If a compromised firmware provides a massive npages value, could this
overflow the 32-bit inlen and result in an undersized kvzalloc allocation,
followed by an out-of-bounds write in the subsequent loop?

[ ... ]

> @@ -577,8 +626,9 @@ static int reclaim_pages(struct mlx5_core_dev *dev, u16 func_id, int npages,
> if (nclaimed)
> *nclaimed = num_claimed;
>
> - func_type = func_id_to_type(dev, func_id, ec_function);
> - dev->priv.page_counters[func_type] -= num_claimed;
> + func_type = func_vhca_id_to_type(dev, func_vhca_id, ec_function);
> + if (func_type != MLX5_FUNC_TYPE_NONE)
> + dev->priv.page_counters[func_type] -= num_claimed;

Does this dynamically look up the vport during page reclaim?

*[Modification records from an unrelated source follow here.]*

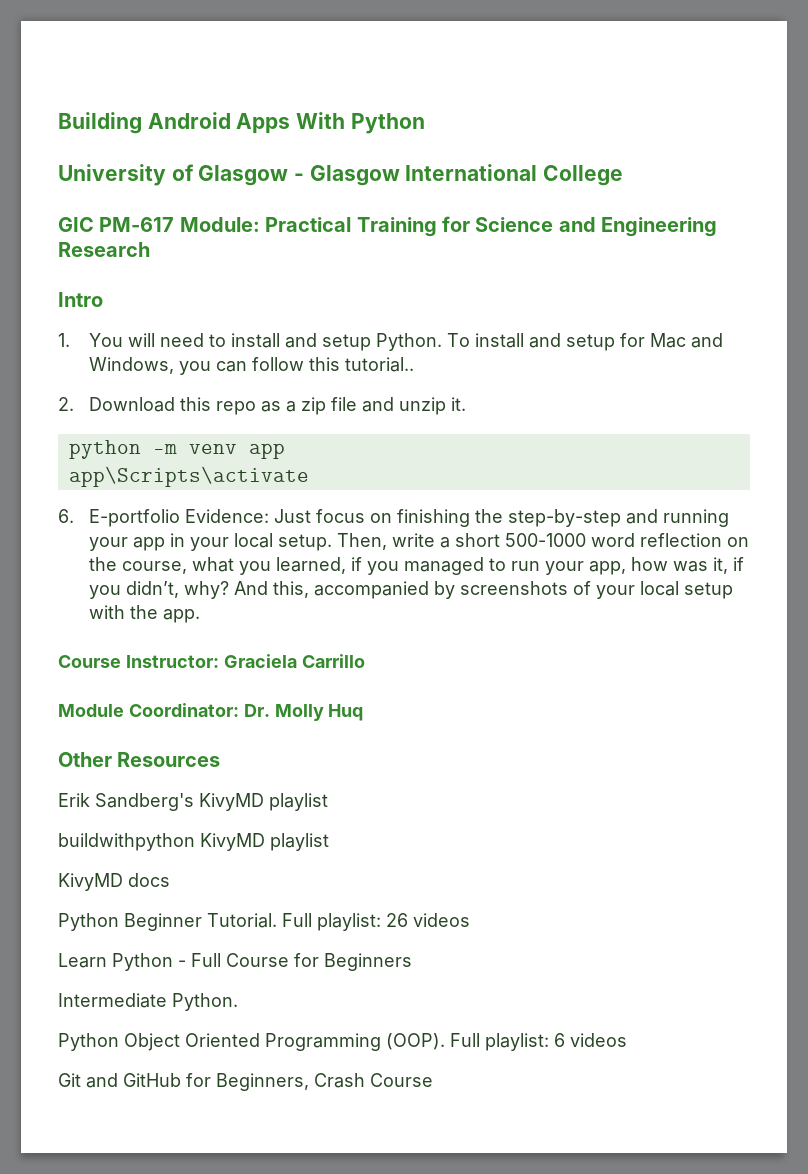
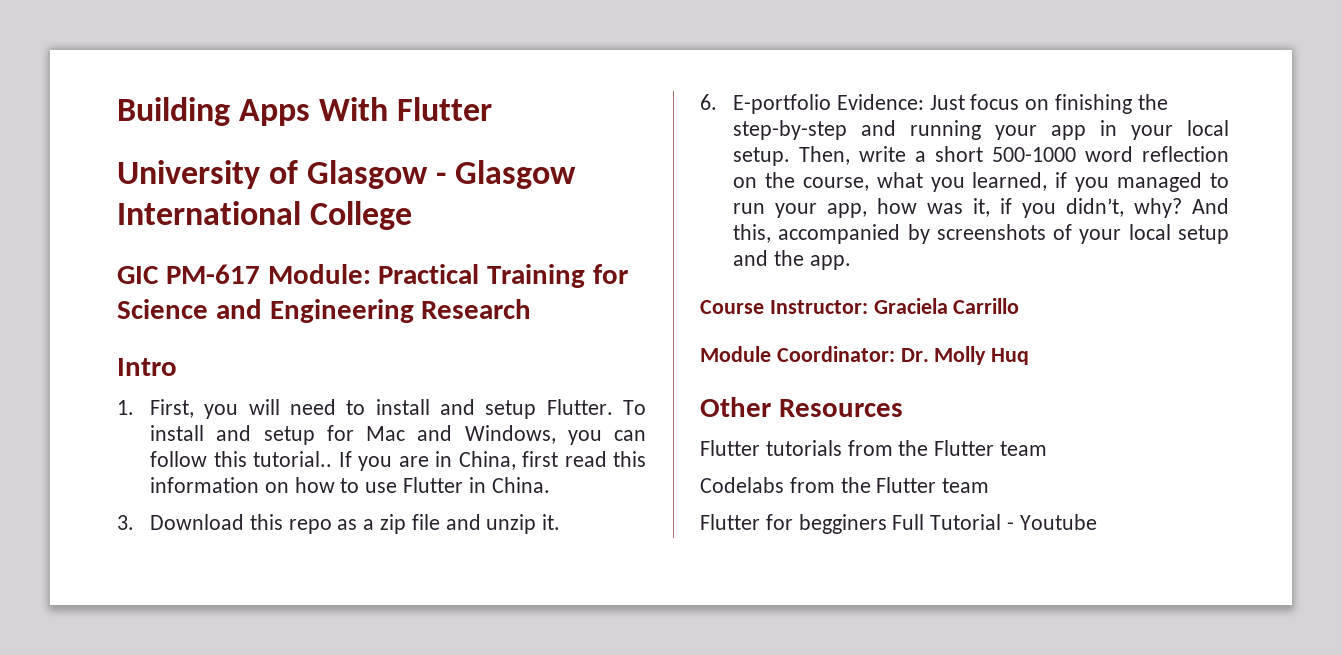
[147,112,231,129] Android -> (230, 111) none
[350,113,425,134] Python -> [397,97,493,121] Flutter
[88,333,123,347] You -> [150,399,239,419] First, you
[375,333,442,351] Python. -> [546,399,613,415] Flutter.
[58,397,74,411] // 2. -> [338,451,646,471] [150,477,550,493] [117,515,134,530] If you are in China, first read this information on how to use Flutter in China. // 3.
[68,440,285,459] [68,466,309,487] // python -m venv app // app\Scripts\activate -> (561, 522) none
[88,605,125,619] with -> [733,250,769,266] and
[58,793,328,811] [58,833,329,851] [58,873,170,891] [58,913,470,931] [58,953,412,971] [58,993,238,1011] [58,1033,627,1051] [58,1073,433,1091] Erik Sandberg's KivyMD playlist // buildwithpython KivyMD playlist // KivyMD docs // Python Beginner Tutorial. Full playlist: 26 videos // Learn Python - Full Course for Beginners // Intermediate Python. // Python Object Oriented Programming (OOP). Full playlist: 6 videos // Git and GitHub for Beginners, Crash Course -> [700,440,1048,456] [700,477,990,493] [700,514,1097,534] Flutter tutorials from the Flutter team // Codelabs from the Flutter team // Flutter for begginers Full Tutorial - Youtube

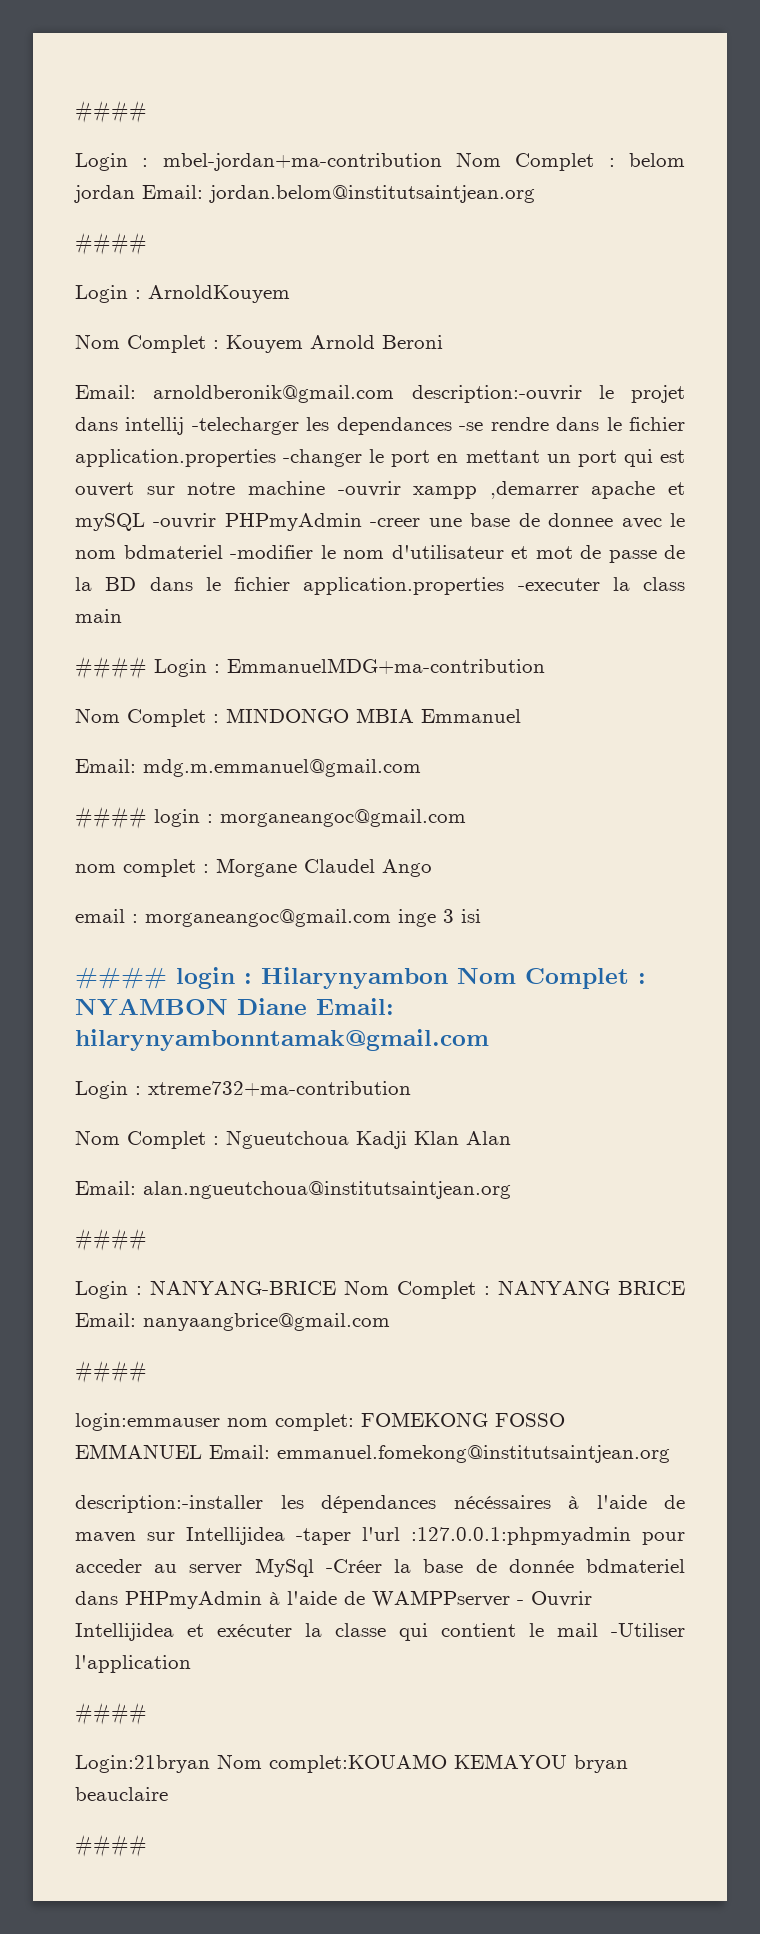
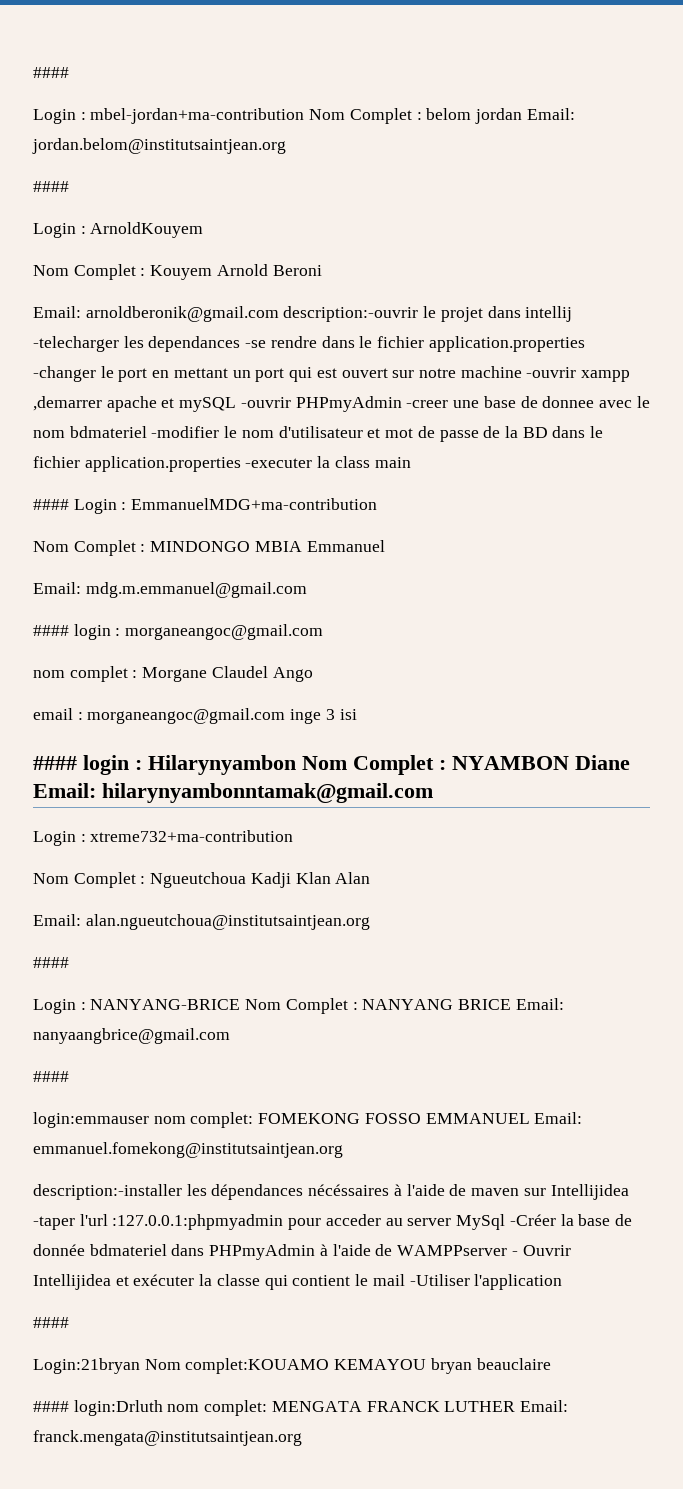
(147, 1845) none -> [73,1400,569,1416] [33,1430,302,1446] login:Drluth nom complet: MENGATA FRANCK LUTHER Email: franck.mengata@institutsaintjean.org

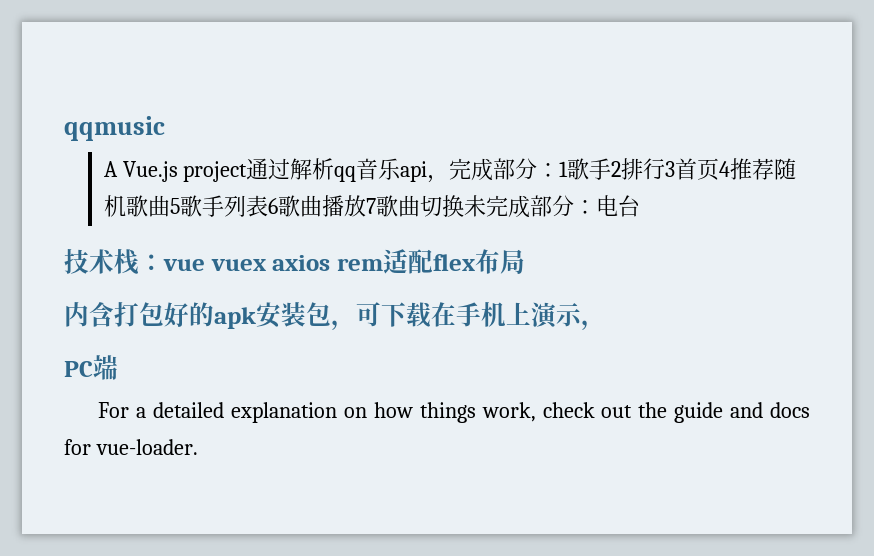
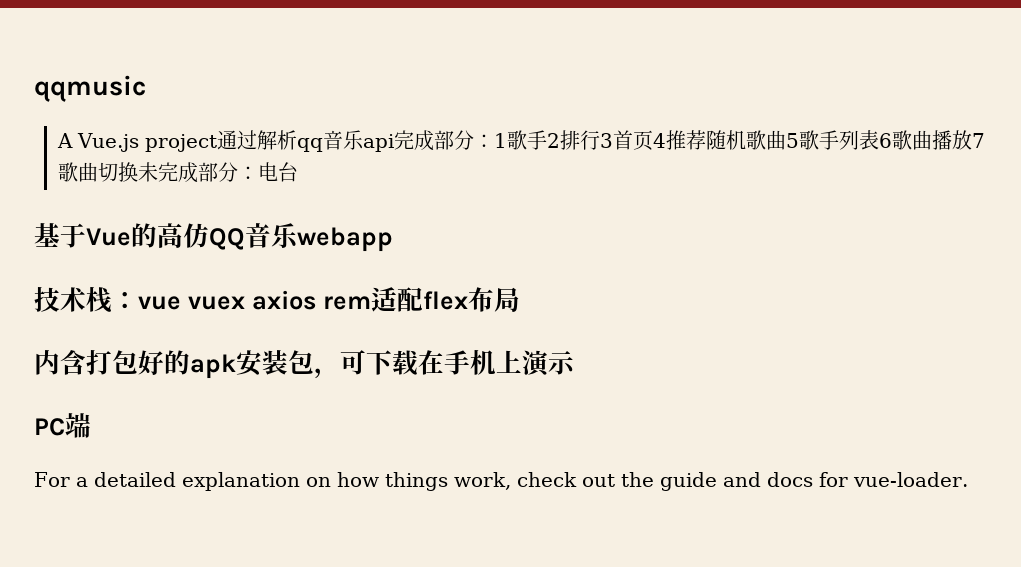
[427,175,450,183] ， -> (394, 143) none
(640, 206) none -> [34,223,393,252] // 基于Vue的高仿QQ音乐webapp
[581,320,606,330] ， -> (576, 363) none

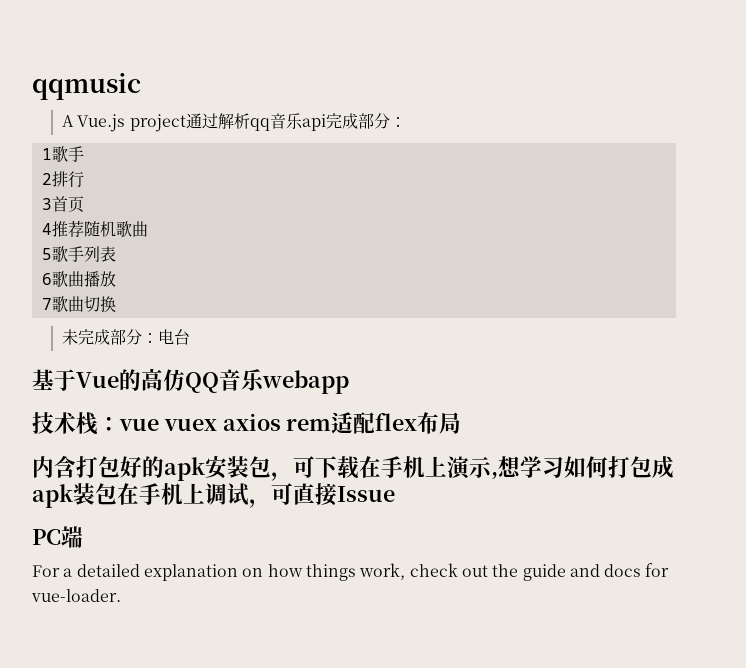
(494, 141) none -> (406, 122) //
(547, 140) none -> (84, 154) //
(600, 140) none -> (84, 179) //
(653, 140) none -> (84, 204) //
(786, 140) none -> (148, 229) //
(879, 140) none -> (116, 254) //
(972, 140) none -> (116, 279) //
(138, 172) none -> (116, 304) //
(576, 363) none -> [491,456,674,479] [32,483,395,508] ,想学习如何打包成apk装包在手机上调试，可直接Issue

If an SF or VF has been destroyed and its vport removed, the lookup will
return MLX5_FUNC_TYPE_NONE. Will this cause the decrement to be skipped,
leading to a counter leak and triggering the WARN() statements in
mlx5_reclaim_startup_pages() during driver unload?

[ ... ]

> @@ -658,30 +708,101 @@ static int req_pages_handler(struct notifier_block *nb,
[ ... ]
> + } else {
> + if (MLX5_CAP_GEN_MAX(dev, icm_mng_function_id_mode) ==
> + MLX5_ID_MODE_FUNCTION_VHCA_ID) {
> + err = mlx5_pagealloc_migrate_pf_to_vhca_id(dev);
> + if (err)
> + return err;
> + mlx5_page_mgt_mode_set(dev, MLX5_PAGE_MGT_MODE_VHCA_ID);
> + }
> + }

What happens to the device state if mlx5_pagealloc_migrate_pf_to_vhca_id()
fails?

The firmware has already been instructed to use VHCA_ID mode during driver
load, but if the migration fails, the function returns early and leaves
dev->priv.page_mgt_mode as FUNC_ID.

When the initialization aborts and mlx5_reclaim_startup_pages() runs, will
the driver send reclaim commands using the old ID, causing the firmware
to reject them and leak the allocated DMA memory?